LA BANALISATION DU VIH MÈNE À LA FERMETURE
Une rumeur circulait depuis un certain temps à l’effet que la Fondation d’Aide directe Sida-Montréal (FADSM) allait mettre la clé sous la porte. Si la plupart des rumeurs demeurent non fondées, celle-ci était, hélas, bel et bien réelle. Sans aide financière supplémentaire et de dons suffisants, l’organisme créé en 1991 n’était plus apte à continuer ses opérations et la dernière redistribution alimentaire s’est effectuée à la fin du mois d’août… Le mois d’octobre clôture ainsi plus de deux décennies et demie de redistribution alimentaire aux personnes séropositives et vivant souvent sous le seuil de la pauvreté. Le local de la rue Panet doit être ainsi vidé alors que les usagers sont redirigés vers d’autres ressources.
Des pâtes, du riz, des denrées non périssables, mais aussi de la viande, et d’autres produits alimentaires ainsi que des produits d’hygiène de base étaient offerts par la Fondation d’Aide directe Sida-Montréal. Avec un généreux panier durant la période des Fêtes. Devant la demande grandissante, la FADSM avait élargi sa mission, depuis 2012, pour inclure les personnes infectées par l’hépatite C, et ce, pour la durée de leurs traitements. Si la Fondation recevait encore des subventions du gouvernement du Québec, il y a longtemps que les fonds fédéraux avaient disparu, de même que plusieurs donateurs.
Chaque année, on perdait 10 000 $, 15 000 $ et même jusqu’à 20000$, explique Claude Langlois, le directeur général de la FADSM depuis trois ans. Le loyer seul coûtait 3 000 $ par mois, alors que les taxes mensuelles s’élevaient à 600 $. Si vous ajoutez à cela les dépenses pour la cuisine, le camion pour aller chercher les dons alimentaires, tout cela finit par s’accumuler très vite et, à la fin, on ne pouvait plus payer. Tout augmentait sauf les dons. On ne le fait pas de gaieté de coeur, mais c’est la réalité… On n’avait plus le choix que de fermer. »
« C’est triste de voir cela fermer ainsi et c’est regrettable. Vous savez, de nos jours, on ne meurt plus véritablement du VIH, mais on meurt de cancers, de maladies cardiaques ou autres qui sont sans doute reliées au fait que la personne vit avec le VIH-sida depuis des années… Ou alors, ces personnes sont plus affaiblies et ont besoin d’aide et de nourriture, d’où le fait qu’elles venaient à la Fondation », commente Hubert Legault, qui fut bénévole à la Fondation durant plusieurs années.

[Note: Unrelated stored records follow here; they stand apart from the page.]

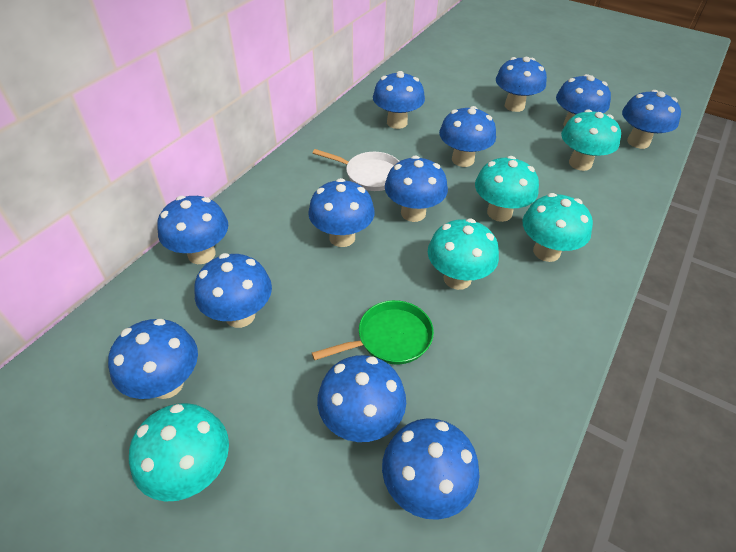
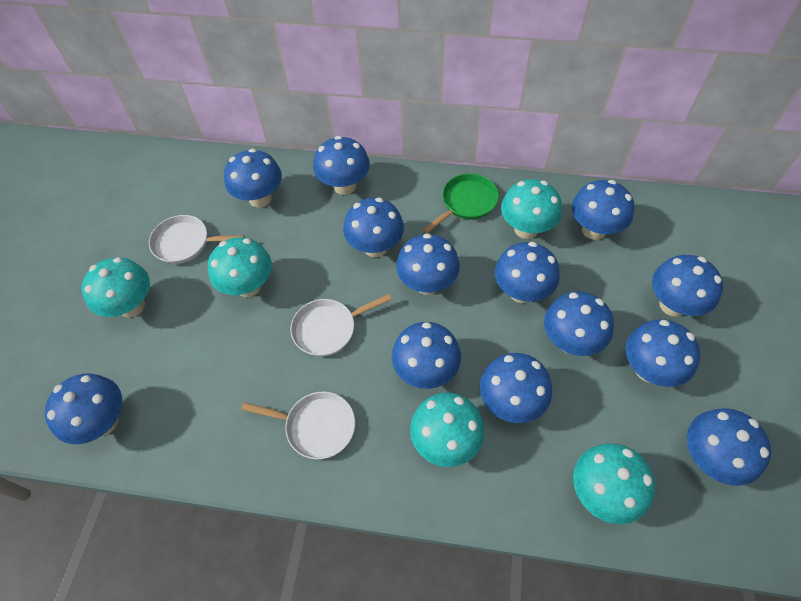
blue mushroom: [108,319,198,399] [157,196,228,264] [194,253,272,328] [308,178,375,247] [317,355,406,442] [373,71,425,129] [382,418,480,520] [385,155,448,222] [439,106,496,167] [496,57,547,112] [556,74,611,127] [622,90,681,149] = 12 -> [44,373,122,444] [224,149,282,208] [313,136,370,195] [343,198,404,257] [392,322,461,389] [396,233,460,295] [480,353,552,423] [495,242,560,303] [544,291,614,356] [572,180,634,240] [626,319,701,387] [652,255,723,317] [687,408,771,486] = 13
white pan: [313,149,399,191] = 1 -> [149,215,244,264] [241,392,355,459] [290,294,392,357] = 3

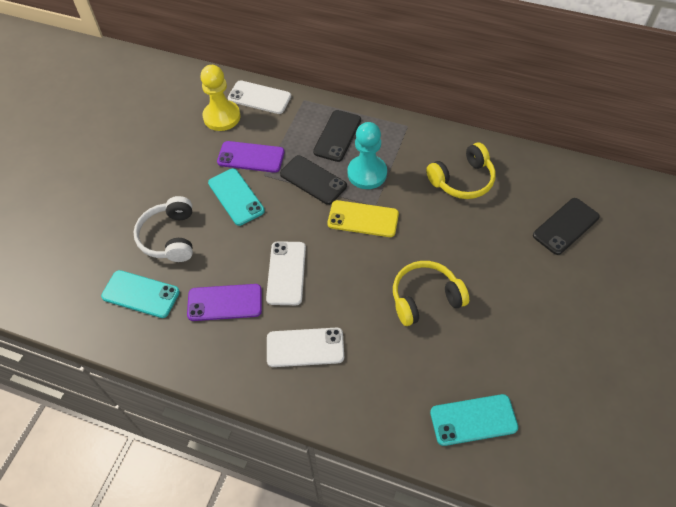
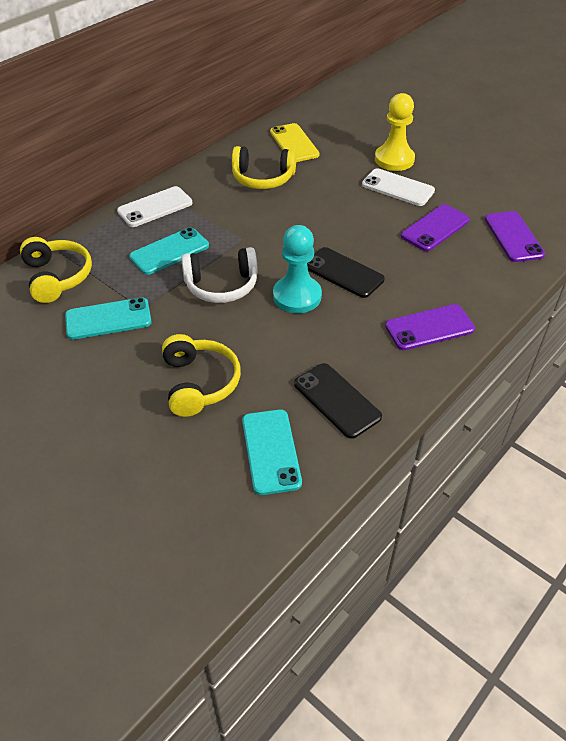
black phone: [280,155,347,205] [313,110,361,162] [533,198,600,255] = 3 -> [294,363,382,439] [307,247,385,298] = 2
purple phone: [187,284,262,321] [217,141,284,173] = 2 -> [385,304,475,350] [401,204,470,251] [485,211,545,262] = 3
white phone: [228,80,291,114] [266,241,306,305] [267,328,344,367] = 3 -> [117,186,192,227] [362,168,435,206] = 2
yellow headphones: [393,261,469,326] [426,143,496,199] = 2 -> [20,237,92,303] [162,334,241,417] [232,146,296,189] = 3

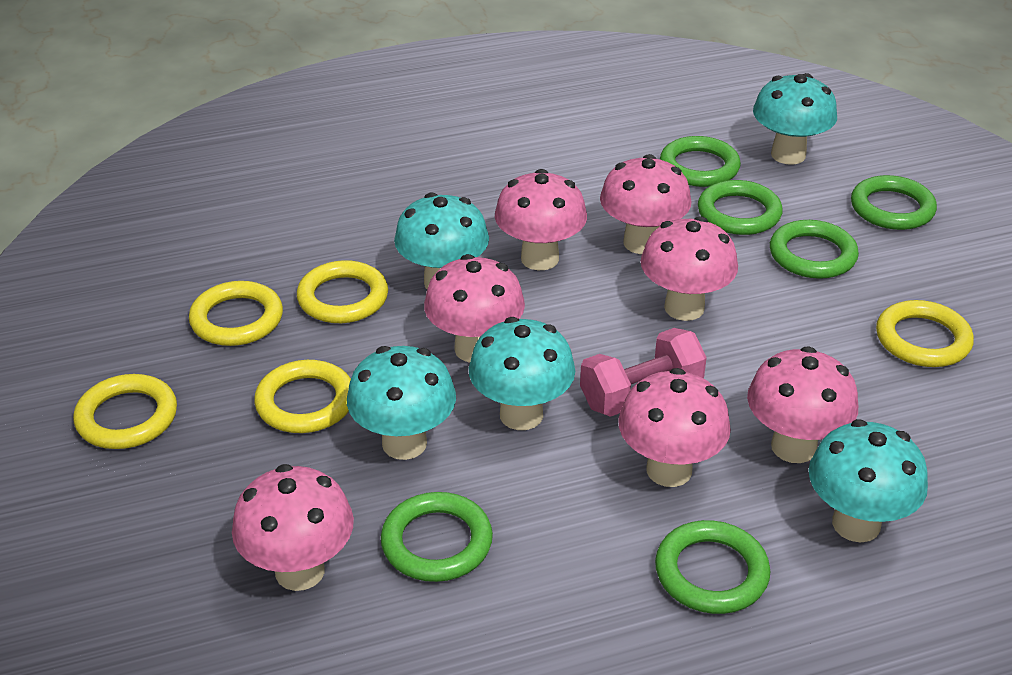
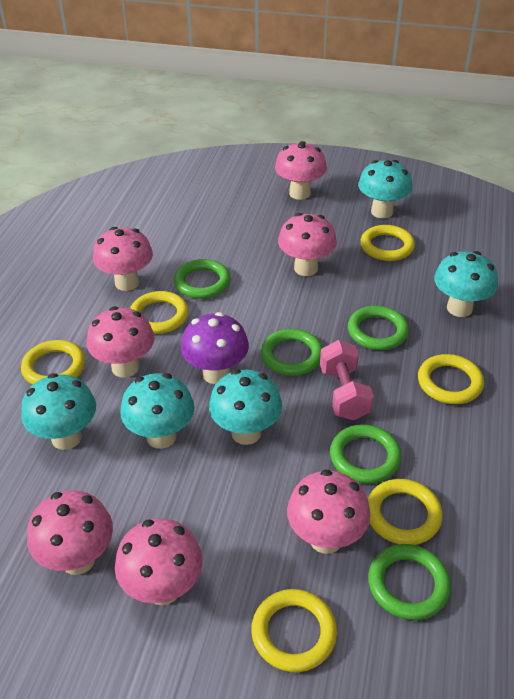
green ring: [381,492,493,582] [655,520,770,614] [660,136,741,187] [698,180,783,235] [770,220,859,279] [851,175,937,230] = 6 -> [174,259,231,299] [261,329,323,376] [330,424,402,484] [348,306,409,350] [368,544,451,620] = 5
purple mushroom: none = 0 -> [181,312,249,384] = 1
yellow ring: [73,374,177,449] [189,281,283,346] [254,360,351,433] [297,260,388,323] [876,300,974,367] = 5 -> [21,340,86,385] [130,291,189,334] [251,589,337,672] [361,225,415,261] [368,479,443,545] [418,354,484,404] = 6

Lorsque la Fondation a ouvert ses portes, il y avait jusqu’à 2 000 personnes qui y étaient inscrites. Selon le rapport d’activités de 2016, 297 usagers étaient enregistrés à la FADSM. « Avec les traitements, et heureusement d’ailleurs, les gens vivent mieux et plus longtemps, ils se trouvent un emploi, donc ils ne reviennent plus. Cet été, on ne recevait parfois que sept personnes par jour. Les usagers avaient beaucoup diminué avec le temps ou alors étaient déjà inscrits à d’autres banques alimentaires », dit Claude Langlois qui a donné 23 ans de sa vie à la Fondation, de bénévole à membre du conseil d’administration et, pour finir, directeur après le départ de Michel Parenteau, le cofondateur de la FADSM. « À 56 ans, je dois maintenant me trouver un emploi », rajoute-til tristement.
« Je me rappelle que, dans le temps de Noël, au moins 15 personnes par jour venaient chercher leurs paniers. Je voyais qu’il y avait quand même des gens pour qui la Fondation était nécessaire. Cela fait toujours mal au coeur de voir de telles fermetures », ajoute Hubert Legault, qui est aussi bénévole à ACCM (Sida Bénévole Montréal), au club de nourriture, et qui a été à la Maison du Parc pendant 15 ans. Avec Marie-Ève Delaney, il avait publié Plaisirs de manger, un livre proposant des recettes saines destinées aux personnes séropositives.
« La cause du VIH-sida a été banalisée au même titre qu’une maladie ‘’chronique’’. Collectivement, on est donc moins sensibilisé au VIH, il s’agit d’une perte d’intérêt face à cette maladie. Il y a des conséquences à ça, plusieurs des donateurs, qui ont aidé la FADSM pendant dix ans, vont maintenant vers d’autres causes... On perd ainsi d’importants donateurs », de conclure Claude Langlois.